I never heard of this before. Is it as magical as it sounds ?

  • FnordPrefect [comrade/them, he/him]
    ·
    11 months ago

    I've only ever heard the term bean-feast in the "I Want It Now" song in Willy Wonka and it has confused me every time I've seen that movie. I'm pretty stoked to have acquired this bit of information nerd

    • Infamousblt [any]
      ·
      11 months ago

      Typical Brits taking an American English word and making it mean the opposite. In America Beano makes you not fart and in Britain Beano makes you much fart

    • charlie
      ·
      11 months ago

      “Take Beano before and there’ll be no gas”

  • CrabAndBroom@lemmy.ml
    ·
    edit-2
    11 months ago

    I'm British and I've literally never heard of this lol. When I was a kid, the Beano was a comic that had Dennis the Menace in it. But not the American Dennis the Menace, a completely different one which weirdly seems to have been invented at the exact same time as the other one purely by coincidence.

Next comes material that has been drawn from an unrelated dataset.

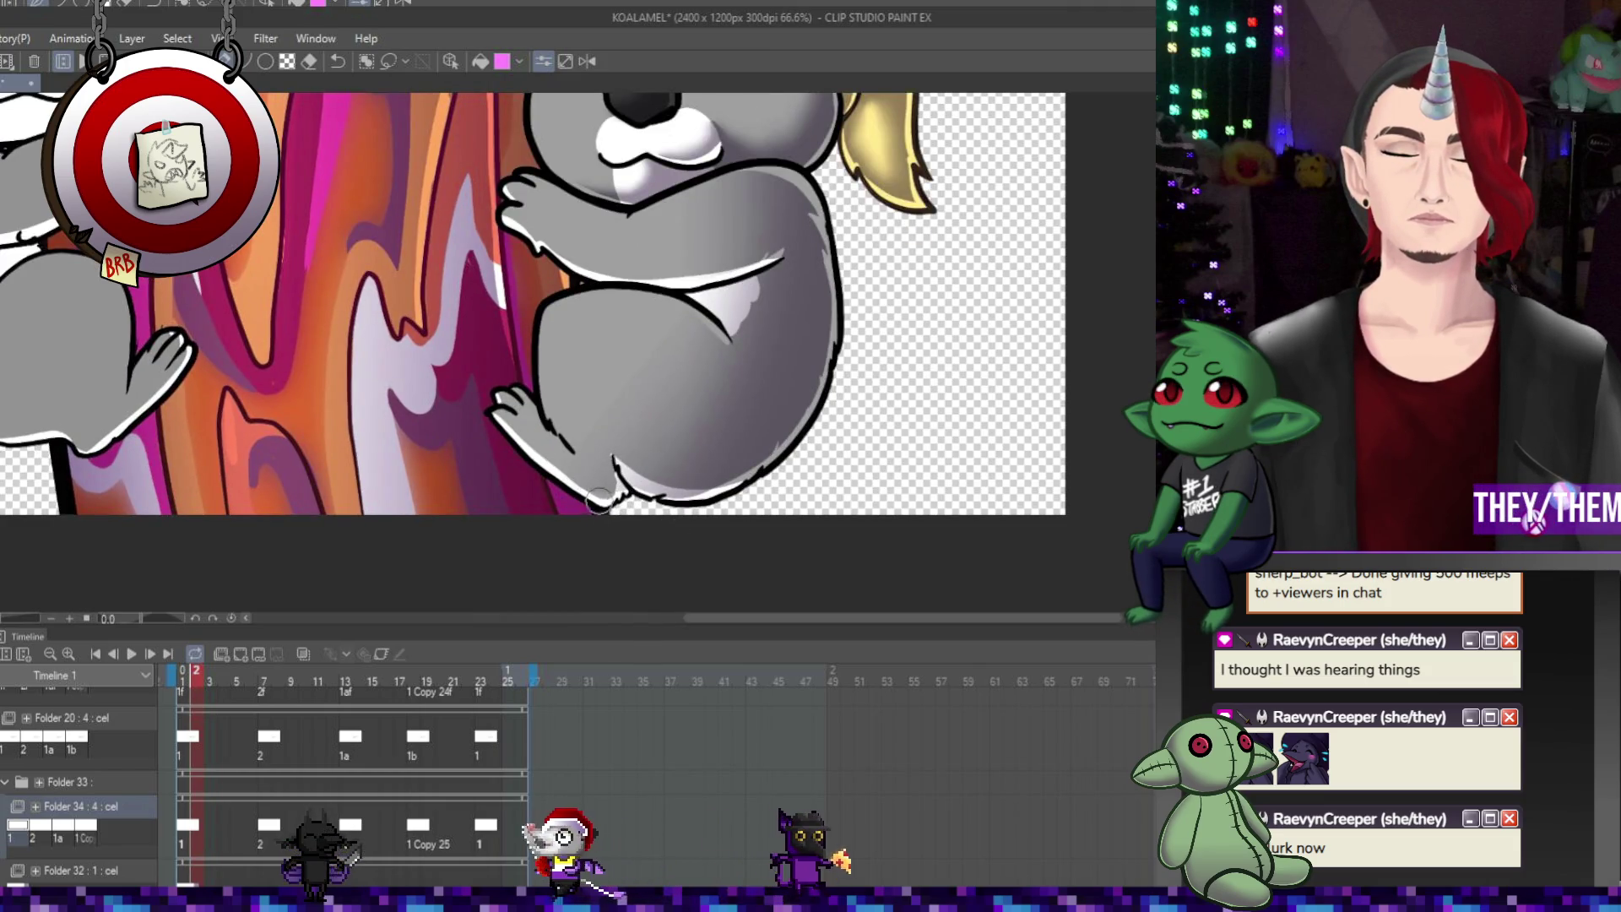
{"action": "key", "text": "Right"}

    The strip first appeared in issue 452, dated 17 March 1951, and on sale from 12 March 1951. It is the longest-running strip in the comic. The idea and name of the character emerged when the comic's editor heard a British music hall song with the chorus "I'm Dennis the Menace from Venice".

    Coincidentally, on 12 March 1951, another comic strip named Dennis the Menace debuted in the US. As a result of this, the US series has initially been retitled Dennis for UK audiences, while the British character's appearances are often titled Dennis and Gnasher outside the UK.